● Exercise
Give back the entries that follow exactly as written. Any picture gets left out.
====== Records ======
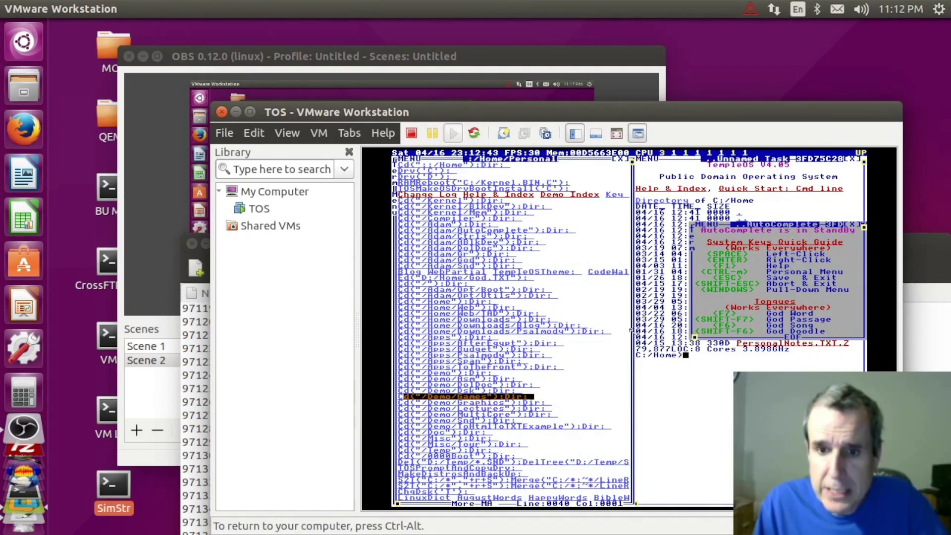
key(space)
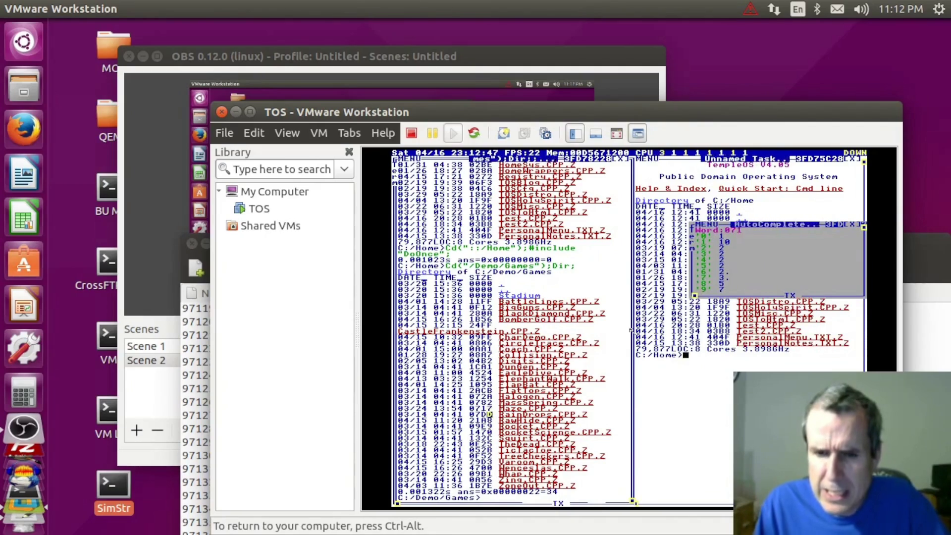
- Select RocketScience.CPP.Z and launch the rocket demo
key(Up)
key(Up)
key(Up)
key(space)
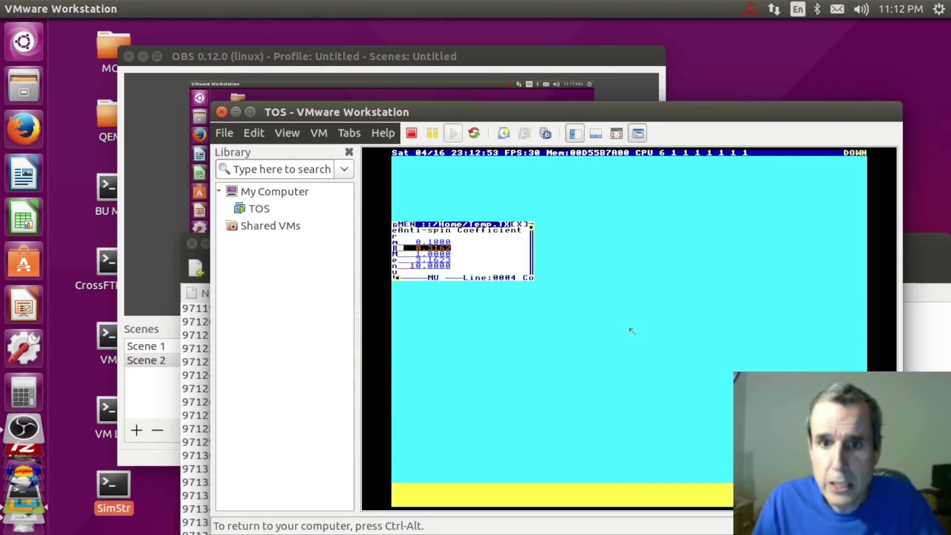
- Fly the RocketScience demo a couple of times, launching the rocket and quitting each run
key(space)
======
● Answer box
key(space)
- Select RocketScience.CPP.Z and launch the rocket demo
key(Up)
key(Up)
key(Up)
key(space)
- Fly the RocketScience demo a couple of times, launching the rocket and quitting each run
key(space)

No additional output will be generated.